» **Written request**: Format the records below as a numbered list, one line per item, with all blank lines omitted.

-- Start --

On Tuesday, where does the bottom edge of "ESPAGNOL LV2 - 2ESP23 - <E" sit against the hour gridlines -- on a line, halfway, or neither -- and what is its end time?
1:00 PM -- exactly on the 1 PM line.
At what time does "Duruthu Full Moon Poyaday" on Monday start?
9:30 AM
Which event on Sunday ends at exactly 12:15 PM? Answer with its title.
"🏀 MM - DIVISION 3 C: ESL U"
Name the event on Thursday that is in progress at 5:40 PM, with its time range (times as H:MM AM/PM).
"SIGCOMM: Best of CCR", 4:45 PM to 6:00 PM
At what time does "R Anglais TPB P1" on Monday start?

-- End --

» **Final answer**:
1. On Tuesday, where does the bottom edge of "ESPAGNOL LV2 - 2ESP23 - <E" sit against the hour gridlines -- on a line, halfway, or neither -- and what is its end time?
2. 1:00 PM -- exactly on the 1 PM line.
3. At what time does "Duruthu Full Moon Poyaday" on Monday start?
4. 9:30 AM
5. Which event on Sunday ends at exactly 12:15 PM? Answer with its title.
6. "🏀 MM - DIVISION 3 C: ESL U"
7. Name the event on Thursday that is in progress at 5:40 PM, with its time range (times as H:MM AM/PM).
8. "SIGCOMM: Best of CCR", 4:45 PM to 6:00 PM
9. At what time does "R Anglais TPB P1" on Monday start?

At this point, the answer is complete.